◆ The task: Print the listing below a second time, exactly, and omit its images.

◆ Entries supplied:
********
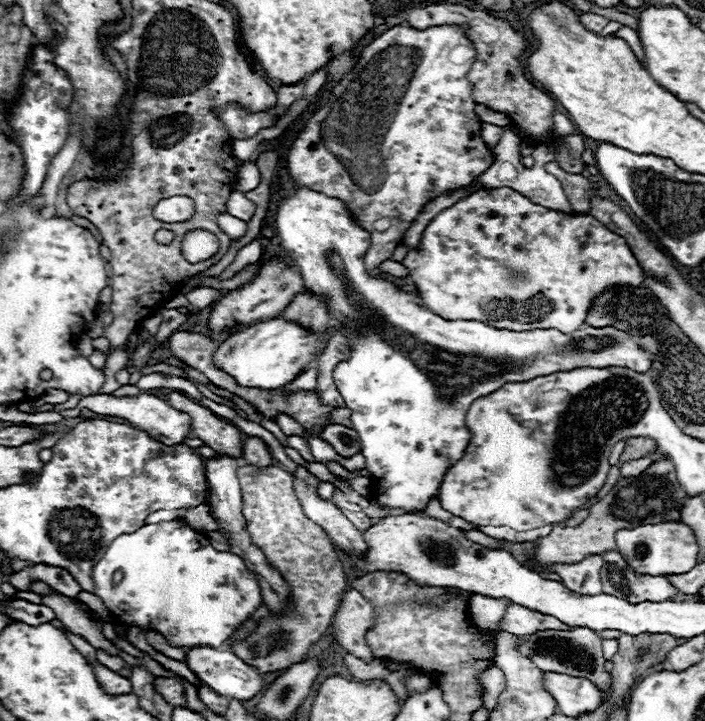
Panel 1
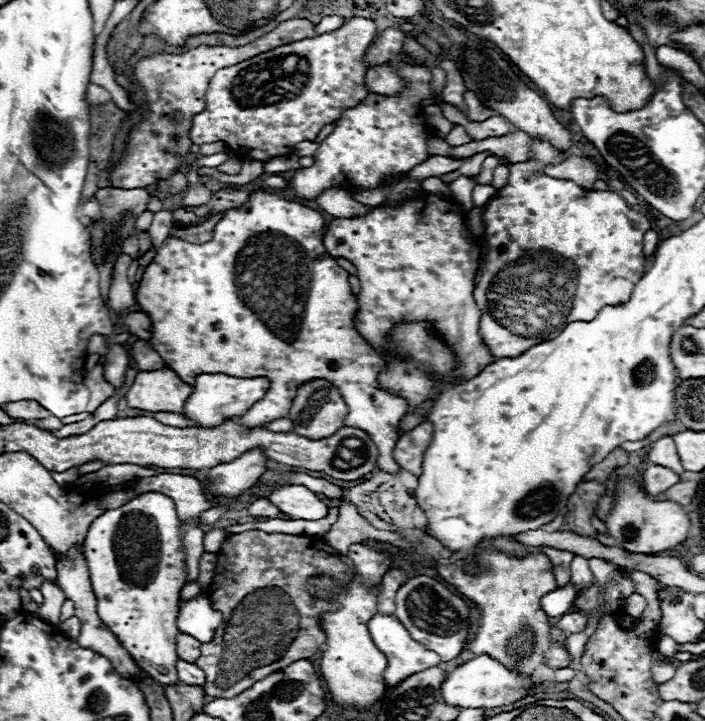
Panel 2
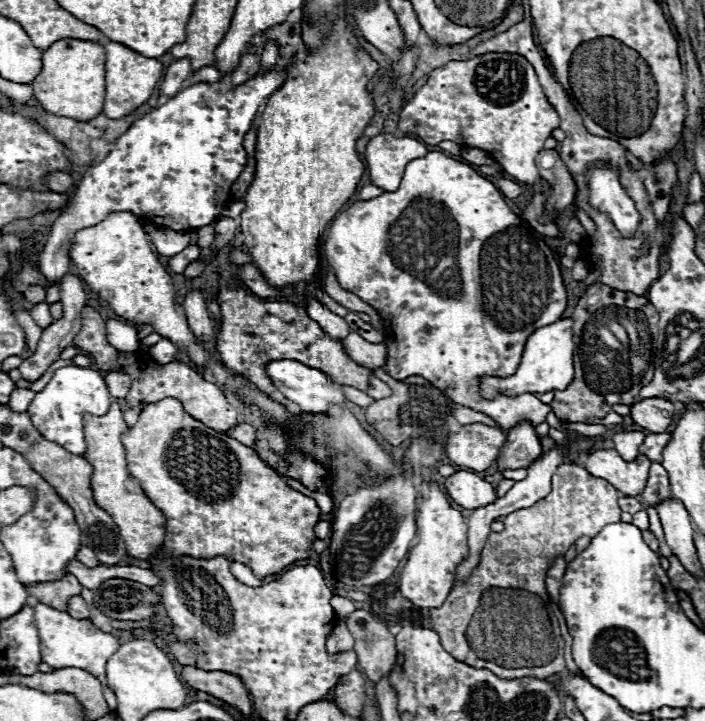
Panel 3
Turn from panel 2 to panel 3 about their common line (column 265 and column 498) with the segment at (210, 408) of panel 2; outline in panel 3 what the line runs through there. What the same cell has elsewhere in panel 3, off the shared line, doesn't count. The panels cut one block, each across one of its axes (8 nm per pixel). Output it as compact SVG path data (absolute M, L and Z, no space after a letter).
M558 320L554 324L548 324L544 328L538 328L526 342L522 362L518 366L518 372L508 378L496 378L496 376L482 376L480 378L480 396L484 400L492 400L500 394L504 396L520 396L524 392L530 394L544 394L550 390L568 388L574 376L572 368L572 352L574 352L574 340L572 340L572 320Z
********
◆ Completed exercise:
Panel 1
Panel 2
Panel 3
Turn from panel 2 to panel 3 about their common line (column 265 and column 498) with the segment at (210, 408) of panel 2; outline in panel 3 what the line runs through there. What the same cell has elsewhere in panel 3, off the shared line, doesn't count. The panels cut one block, each across one of its axes (8 nm per pixel). Output it as compact SVG path data (absolute M, L and Z, no space after a letter).
M558 320L554 324L548 324L544 328L538 328L526 342L522 362L518 366L518 372L508 378L496 378L496 376L482 376L480 378L480 396L484 400L492 400L500 394L504 396L520 396L524 392L530 394L544 394L550 390L568 388L574 376L572 368L572 352L574 352L574 340L572 340L572 320Z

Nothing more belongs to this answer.